On-line version ISSN 1806-9290

R. Bras. Zootec. vol.40 no.12 Viçosa Dec. 2011

http://dx.doi.org/10.1590/S1516-35982011001200035 

RUMINANTES

 

Rendimento dos componentes não-carcaça de cordeiros alimentados com silagem de milho ou cana-de-açúcar e dois níveis de concentrado1

 

Non-carcass components yield of lambs fed corn silage or sugar cane under two levels of concentrate

 

 

Greicy Mitzi Bezerra MorenoI; Américo Garcia da Silva SobrinhoI; André Gustavo LeãoII; Henrique Leal PerezI; Cintia Maria Battiston LoureiroI; Gener Tadeu PereiraI

IFaculdade de Ciências Agrárias e Veterinárias - FCAV/Unesp, Jaboticabal, SP
IIUniversidade Federal da Bahia, Salvador, BA

 

 


RESUMO

Objetivou-se avaliar o rendimento dos componentes não-carcaça de cordeiros terminados em confinamento recebendo dietas formuladas com silagem de milho ou cana-de-açúcar e dois níveis de concentrado.
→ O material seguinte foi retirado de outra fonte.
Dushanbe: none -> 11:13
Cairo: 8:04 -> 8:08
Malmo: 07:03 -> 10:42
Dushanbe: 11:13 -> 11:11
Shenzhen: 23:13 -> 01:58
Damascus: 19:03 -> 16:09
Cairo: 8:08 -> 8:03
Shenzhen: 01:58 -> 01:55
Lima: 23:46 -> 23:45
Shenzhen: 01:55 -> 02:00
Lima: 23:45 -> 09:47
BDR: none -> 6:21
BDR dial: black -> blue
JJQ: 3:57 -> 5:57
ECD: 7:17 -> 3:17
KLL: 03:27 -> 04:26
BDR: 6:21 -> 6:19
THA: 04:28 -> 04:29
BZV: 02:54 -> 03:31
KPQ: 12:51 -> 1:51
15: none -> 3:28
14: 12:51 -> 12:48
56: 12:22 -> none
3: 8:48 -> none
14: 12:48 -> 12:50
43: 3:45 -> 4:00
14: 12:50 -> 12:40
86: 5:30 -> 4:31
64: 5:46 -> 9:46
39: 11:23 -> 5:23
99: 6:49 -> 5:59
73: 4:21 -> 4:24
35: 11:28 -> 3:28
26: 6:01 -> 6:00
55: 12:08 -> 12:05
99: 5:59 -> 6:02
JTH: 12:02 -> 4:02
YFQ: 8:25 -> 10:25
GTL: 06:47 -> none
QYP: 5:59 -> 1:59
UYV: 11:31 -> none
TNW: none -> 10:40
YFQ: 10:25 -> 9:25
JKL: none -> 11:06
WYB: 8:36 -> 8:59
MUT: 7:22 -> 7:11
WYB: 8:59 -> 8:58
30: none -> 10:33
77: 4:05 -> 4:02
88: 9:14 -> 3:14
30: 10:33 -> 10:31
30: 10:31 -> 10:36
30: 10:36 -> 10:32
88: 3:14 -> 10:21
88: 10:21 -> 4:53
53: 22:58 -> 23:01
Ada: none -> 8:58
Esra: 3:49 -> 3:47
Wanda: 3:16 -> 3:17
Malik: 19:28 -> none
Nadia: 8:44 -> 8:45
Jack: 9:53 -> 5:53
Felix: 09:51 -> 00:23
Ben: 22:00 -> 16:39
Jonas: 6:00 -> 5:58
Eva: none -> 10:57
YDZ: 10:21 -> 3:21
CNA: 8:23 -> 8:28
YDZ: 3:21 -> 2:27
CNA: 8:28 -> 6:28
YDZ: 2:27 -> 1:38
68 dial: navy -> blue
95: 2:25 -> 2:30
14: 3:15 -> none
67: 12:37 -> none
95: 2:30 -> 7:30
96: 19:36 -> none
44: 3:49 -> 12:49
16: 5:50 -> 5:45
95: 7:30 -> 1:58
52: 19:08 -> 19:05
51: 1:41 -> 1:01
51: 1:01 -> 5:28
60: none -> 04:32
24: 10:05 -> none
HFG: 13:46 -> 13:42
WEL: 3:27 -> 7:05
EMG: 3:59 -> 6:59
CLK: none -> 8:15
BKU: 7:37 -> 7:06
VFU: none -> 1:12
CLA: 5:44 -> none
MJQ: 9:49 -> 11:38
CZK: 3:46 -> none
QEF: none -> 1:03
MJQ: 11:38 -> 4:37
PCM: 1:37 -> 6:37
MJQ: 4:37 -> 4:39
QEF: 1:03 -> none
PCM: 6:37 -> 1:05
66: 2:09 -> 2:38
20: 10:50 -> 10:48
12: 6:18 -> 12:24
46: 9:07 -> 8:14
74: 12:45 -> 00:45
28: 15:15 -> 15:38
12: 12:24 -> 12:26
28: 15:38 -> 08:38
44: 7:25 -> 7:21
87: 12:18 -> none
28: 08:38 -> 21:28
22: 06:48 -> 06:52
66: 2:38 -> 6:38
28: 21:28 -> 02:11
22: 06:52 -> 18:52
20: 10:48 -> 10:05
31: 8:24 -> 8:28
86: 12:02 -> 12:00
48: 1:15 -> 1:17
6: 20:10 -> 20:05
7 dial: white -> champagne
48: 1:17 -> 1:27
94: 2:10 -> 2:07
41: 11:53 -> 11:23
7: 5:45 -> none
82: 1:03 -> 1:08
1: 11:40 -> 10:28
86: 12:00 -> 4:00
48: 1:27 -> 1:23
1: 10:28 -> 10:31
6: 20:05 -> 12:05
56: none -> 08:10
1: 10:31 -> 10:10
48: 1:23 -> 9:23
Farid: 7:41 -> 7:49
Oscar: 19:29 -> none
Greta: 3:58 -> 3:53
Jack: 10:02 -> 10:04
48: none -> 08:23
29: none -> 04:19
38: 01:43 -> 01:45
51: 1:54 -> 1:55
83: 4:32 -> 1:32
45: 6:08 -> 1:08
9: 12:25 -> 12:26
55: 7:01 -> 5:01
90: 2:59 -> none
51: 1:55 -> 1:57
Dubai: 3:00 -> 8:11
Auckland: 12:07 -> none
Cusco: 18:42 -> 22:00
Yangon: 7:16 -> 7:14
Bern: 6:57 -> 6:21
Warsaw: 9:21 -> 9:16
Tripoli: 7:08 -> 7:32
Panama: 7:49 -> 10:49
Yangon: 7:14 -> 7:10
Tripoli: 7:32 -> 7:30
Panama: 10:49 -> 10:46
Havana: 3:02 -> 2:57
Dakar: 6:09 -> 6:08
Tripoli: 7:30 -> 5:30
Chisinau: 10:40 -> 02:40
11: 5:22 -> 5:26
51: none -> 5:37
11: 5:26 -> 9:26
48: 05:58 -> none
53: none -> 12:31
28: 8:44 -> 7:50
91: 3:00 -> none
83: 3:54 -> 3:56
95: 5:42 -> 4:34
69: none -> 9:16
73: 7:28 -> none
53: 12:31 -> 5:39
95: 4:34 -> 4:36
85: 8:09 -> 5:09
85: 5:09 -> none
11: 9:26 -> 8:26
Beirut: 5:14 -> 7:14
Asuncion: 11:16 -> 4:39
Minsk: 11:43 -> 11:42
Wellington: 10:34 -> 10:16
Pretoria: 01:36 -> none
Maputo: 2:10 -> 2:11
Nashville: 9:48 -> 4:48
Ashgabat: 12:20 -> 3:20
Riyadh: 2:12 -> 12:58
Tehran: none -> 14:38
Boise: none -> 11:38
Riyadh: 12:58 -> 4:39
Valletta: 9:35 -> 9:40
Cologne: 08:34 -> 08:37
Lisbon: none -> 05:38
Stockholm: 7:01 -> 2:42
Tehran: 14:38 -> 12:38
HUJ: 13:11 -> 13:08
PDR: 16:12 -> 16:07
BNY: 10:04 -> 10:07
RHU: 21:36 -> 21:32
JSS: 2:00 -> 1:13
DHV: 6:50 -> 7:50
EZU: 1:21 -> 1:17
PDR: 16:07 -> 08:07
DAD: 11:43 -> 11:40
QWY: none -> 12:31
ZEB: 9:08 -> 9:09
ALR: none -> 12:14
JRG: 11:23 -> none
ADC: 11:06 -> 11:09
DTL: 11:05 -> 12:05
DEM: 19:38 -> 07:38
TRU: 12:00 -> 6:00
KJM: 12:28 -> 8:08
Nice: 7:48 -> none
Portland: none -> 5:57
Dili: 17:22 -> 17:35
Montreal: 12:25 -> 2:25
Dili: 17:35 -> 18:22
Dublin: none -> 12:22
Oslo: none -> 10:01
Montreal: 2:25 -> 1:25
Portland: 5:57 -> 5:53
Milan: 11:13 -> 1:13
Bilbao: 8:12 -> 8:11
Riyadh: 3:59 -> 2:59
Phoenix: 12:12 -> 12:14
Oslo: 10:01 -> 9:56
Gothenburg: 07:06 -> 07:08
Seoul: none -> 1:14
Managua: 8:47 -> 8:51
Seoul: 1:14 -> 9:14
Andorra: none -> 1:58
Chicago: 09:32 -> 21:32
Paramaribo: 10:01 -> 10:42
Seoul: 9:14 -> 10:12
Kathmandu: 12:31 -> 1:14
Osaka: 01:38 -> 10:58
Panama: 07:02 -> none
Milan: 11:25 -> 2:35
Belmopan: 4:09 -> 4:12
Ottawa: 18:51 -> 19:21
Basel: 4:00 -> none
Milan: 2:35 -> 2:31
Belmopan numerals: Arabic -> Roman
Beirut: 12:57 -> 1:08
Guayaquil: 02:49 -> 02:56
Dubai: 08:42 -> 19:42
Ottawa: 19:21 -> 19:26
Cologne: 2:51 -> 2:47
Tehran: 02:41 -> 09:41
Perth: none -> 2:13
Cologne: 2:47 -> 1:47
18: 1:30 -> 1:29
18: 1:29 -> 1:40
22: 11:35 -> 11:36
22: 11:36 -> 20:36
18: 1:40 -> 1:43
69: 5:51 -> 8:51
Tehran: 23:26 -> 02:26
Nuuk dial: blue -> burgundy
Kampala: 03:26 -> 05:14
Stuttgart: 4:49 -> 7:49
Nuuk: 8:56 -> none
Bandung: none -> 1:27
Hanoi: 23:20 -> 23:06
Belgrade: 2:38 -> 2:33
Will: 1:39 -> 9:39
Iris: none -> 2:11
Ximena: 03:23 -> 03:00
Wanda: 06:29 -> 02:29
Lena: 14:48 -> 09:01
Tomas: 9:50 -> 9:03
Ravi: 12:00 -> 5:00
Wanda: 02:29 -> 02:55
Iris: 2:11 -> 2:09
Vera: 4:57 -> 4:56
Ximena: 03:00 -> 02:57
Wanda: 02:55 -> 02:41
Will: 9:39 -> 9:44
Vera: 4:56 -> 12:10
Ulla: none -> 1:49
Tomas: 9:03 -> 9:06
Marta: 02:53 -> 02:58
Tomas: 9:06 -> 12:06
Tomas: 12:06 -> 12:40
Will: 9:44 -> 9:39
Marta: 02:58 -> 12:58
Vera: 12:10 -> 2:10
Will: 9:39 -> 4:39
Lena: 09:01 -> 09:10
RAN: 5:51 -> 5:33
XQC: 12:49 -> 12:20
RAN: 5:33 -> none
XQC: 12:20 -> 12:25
Utilizaram-se 32 cordeiros Ile de France, não-castrados, alimentados com silagem de milho ou cana-de-açúcar em duas relações volumoso:concentrado, 60:40 ou 40:60. Os cordeiros foram mantidos em confinamento até atingirem 32 kg de peso corporal (PCA), quando foram abatidos. Após a sangria, todos os constituintes não-carcaça (sangue, pele, cabeça, patas, rúmen, retículo, omaso, abomaso, intestino delgado, intestino grosso, baço, fígado, coração, pulmão com traqueia, pâncreas, rins com gordura perirrenal, gorduras omental e mesentérica) foram separados e pesados, calculando-se suas porcentagens em relação ao PCA. O conteúdo do trato gastrintestinal (TGI) foi maior nos cordeiros alimentados com cana-de-açúcar (15,17%) e 60% de volumoso (14,55%); enquanto as gorduras omental e perirrenal foram maiores nos cordeiros que receberam silagem de milho, 0,53 e 0,63%, respectivamente. A relação volumoso:concentrado e o tipo de volumoso afetaram as proporções de rúmen, omaso e intestino delgado em relação ao peso total do trato gastrintestinal. A relação volumoso:concentrado e o tipo de volumoso influenciam o conteúdo do trato gastrintestinal de cordeiros, afetando indiretamente os rendimentos de carcaça. O tipo de alimentação tem maior influência sobre as proporções dos órgãos responsáveis pela digestão e absorção de nutrientes. Os fatores que influenciam os componentes não-carcaça de cordeiros são variados e contraditórios, o que torna necessária a realização de mais pesquisas para incentivar sua utilização e, consequentemente, agregar valor aos sistemas de produção de carne ovina.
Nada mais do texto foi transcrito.